There may also be a conversation about value, about the value of this institution, the value of members of Parliament, and particularly the value of members of Parliament on the government side who have to expect better of their government at many times.
I remember when I was a new member of Parliament there were many times when we had to, as women's caucus or as backbench MPs, expect our government to do better. Whether it was to protect habitat on the endangered species bill or to do better for people with mental illness on the disability tax credit, we as parliamentarians, even sitting on the government side, were very organized in getting our government to do the right thing and to do better for Canadians. That is what hon. members do.
We cannot expect members of Parliament to just suit up in their team jerseys and treat this place like a sporting event, spewing forth talking points, quite often either purposely misleading, purposely saying half-truths or actual outright lies. It is sad to see this place where members of Parliament from the government side think that is what they were sent here to do, to just do the bidding of the government instead of actually doing their job as members of Parliament and holding government to account.
Albert Einstein once said that anyone who does not take truth seriously in small matters cannot be trusted in large ones either.
It is astounding that so many of the items mentioned in the Bloc motion are really about not telling the truth.

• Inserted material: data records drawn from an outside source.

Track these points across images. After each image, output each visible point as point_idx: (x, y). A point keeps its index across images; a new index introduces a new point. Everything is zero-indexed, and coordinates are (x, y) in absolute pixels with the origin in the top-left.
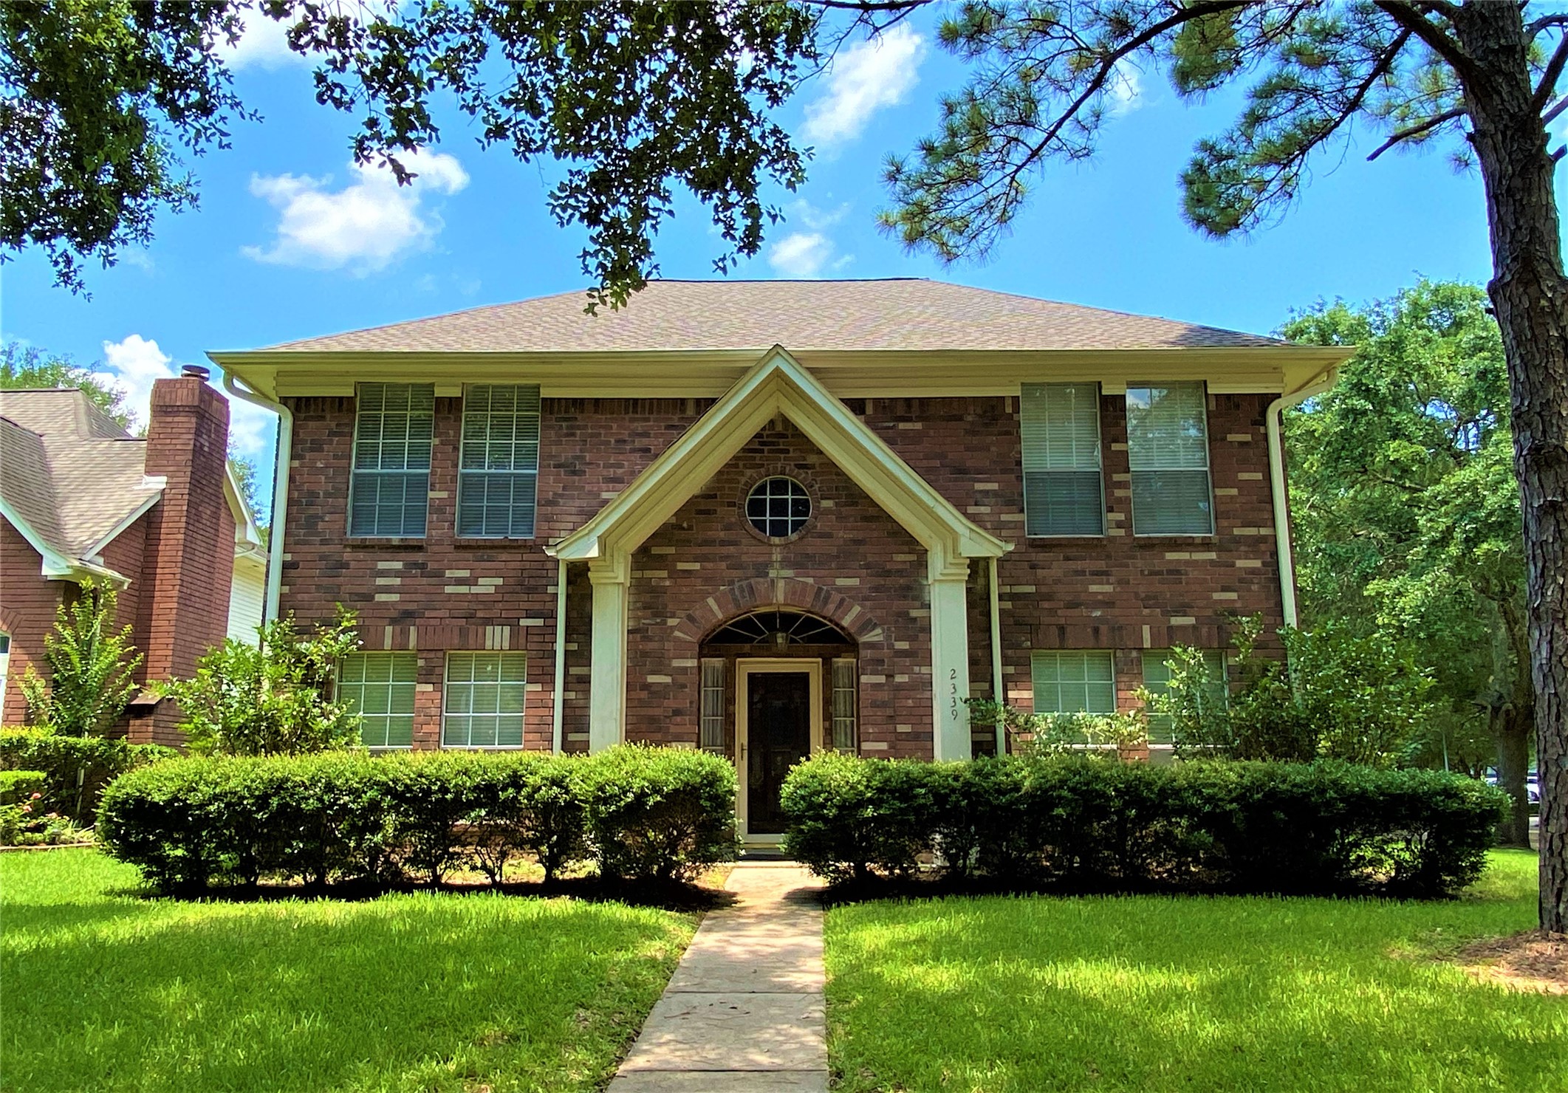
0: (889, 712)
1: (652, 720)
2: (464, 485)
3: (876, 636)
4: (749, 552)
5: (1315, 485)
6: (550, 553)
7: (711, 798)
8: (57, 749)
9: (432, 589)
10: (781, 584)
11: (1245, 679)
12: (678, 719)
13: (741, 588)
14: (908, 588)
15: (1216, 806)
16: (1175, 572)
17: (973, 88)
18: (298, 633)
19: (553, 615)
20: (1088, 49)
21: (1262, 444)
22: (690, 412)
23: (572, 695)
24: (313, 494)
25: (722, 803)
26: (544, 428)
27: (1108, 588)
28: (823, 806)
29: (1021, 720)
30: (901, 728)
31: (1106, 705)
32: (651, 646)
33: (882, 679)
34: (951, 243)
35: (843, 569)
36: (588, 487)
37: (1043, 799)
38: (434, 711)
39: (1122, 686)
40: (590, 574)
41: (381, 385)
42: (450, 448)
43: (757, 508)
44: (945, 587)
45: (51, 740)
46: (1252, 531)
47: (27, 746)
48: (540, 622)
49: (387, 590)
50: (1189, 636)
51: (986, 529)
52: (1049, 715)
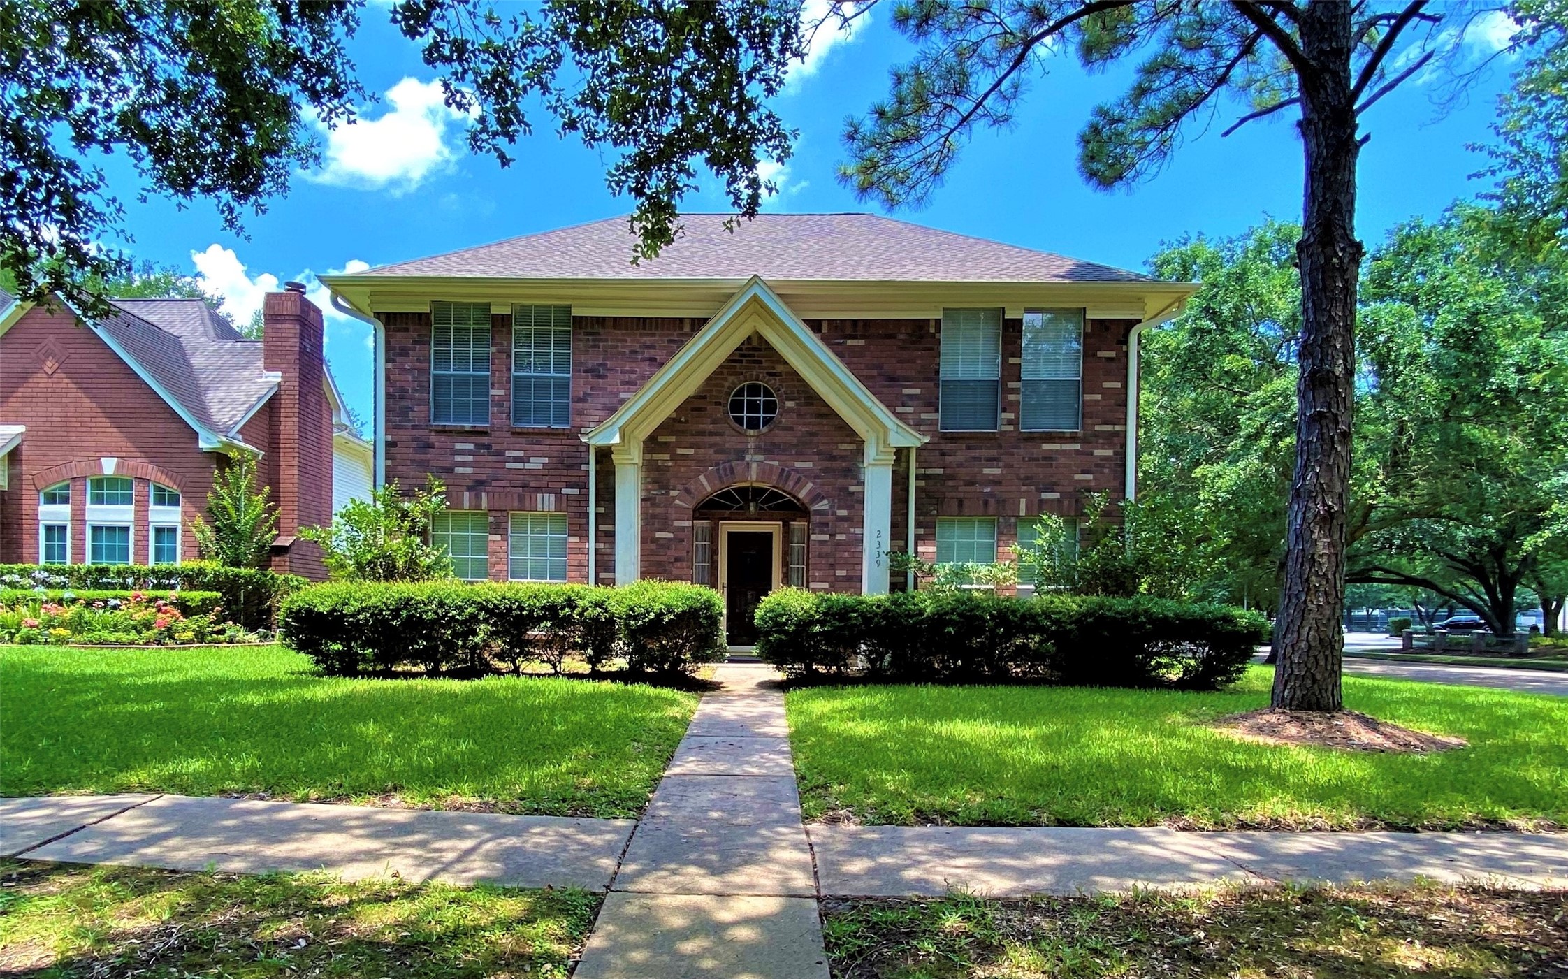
0: (831, 561)
1: (659, 564)
2: (516, 386)
3: (823, 505)
4: (731, 442)
5: (1166, 390)
6: (584, 439)
7: (707, 618)
8: (227, 577)
9: (497, 465)
10: (754, 465)
11: (1092, 538)
12: (679, 564)
13: (725, 469)
14: (849, 470)
15: (1060, 626)
16: (1049, 458)
17: (919, 63)
18: (402, 495)
19: (585, 486)
20: (1011, 33)
21: (1124, 359)
22: (687, 329)
23: (601, 545)
24: (403, 390)
25: (713, 621)
26: (576, 340)
27: (997, 471)
28: (785, 624)
29: (926, 568)
30: (839, 573)
31: (989, 557)
32: (658, 510)
33: (826, 537)
34: (894, 191)
35: (801, 454)
36: (610, 389)
37: (939, 619)
38: (503, 555)
39: (1001, 543)
40: (613, 456)
41: (449, 304)
42: (504, 356)
43: (737, 406)
44: (876, 469)
45: (223, 570)
46: (1108, 428)
47: (205, 575)
48: (576, 491)
49: (463, 464)
50: (1055, 507)
51: (909, 425)
52: (947, 565)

It is about lying on the smallest things, but it is also deliberate selection of the facts to purposely mislead. When the government said that the Conservative Party had been exonerated at the lower court, it was actually misleading Canadians by saying that the in and out scandal had been okayed by the court. It was very clear in that judgment that it was not at all. Clearly, in the judgment the court said that it wanted the Director of Public Prosecutions to continue its work, which of course ended up in four charges being laid.
This seems to be a government that does not want to tell the truth, where the end justifies the means. It is a government that prefers to play only with people who agree with it and discredits those who challenge it. We believe that Canadians would prefer a government that just tells the truth. We believe that many governments can balance a budget. The current government does not seem to be able to. However, Canadians require and should be able to expect actual truthfulness and a competent and honest government that will actually govern.
As can be seen by the details in the Bloc motion, it is a government that has done nothing but run an administration that campaigns. It is a campaign machine. It is not a government. It actually refuses to govern and refuses to abide by the rules.
Democracy is sometimes messy. Sometimes it is slow. Sometimes it requires space and time. However, this kind of top-down, autocratic decision-making which actually means that people can get around the rules or even break them is a very sad day for Canadian democracy.
Integrity means that people will act within the rules, act in the public good, even when they are not being watched.
The government came to power saying that it was going to improve transparency and accountability, and it has gone in exactly the opposite direction.
Even on the accountability front, if the Conservatives believe what is right is what one gets away with and what is wrong is what one gets caught doing, even when the Conservatives get caught, all they do is say that everybody else did it, even if that is not the truth.
The British North America Act talks about passing laws and peace, order and good government.
The Bloc Québécois motion says that we do not have good government and we have a government that does not think it needs to act in the best interests of Canadians or within the law.
In honour of the late Jim Travers, whose parting benediction was always to fly straight, I think today we hope, in his memory, the government will fly straight or that we will get another government that will.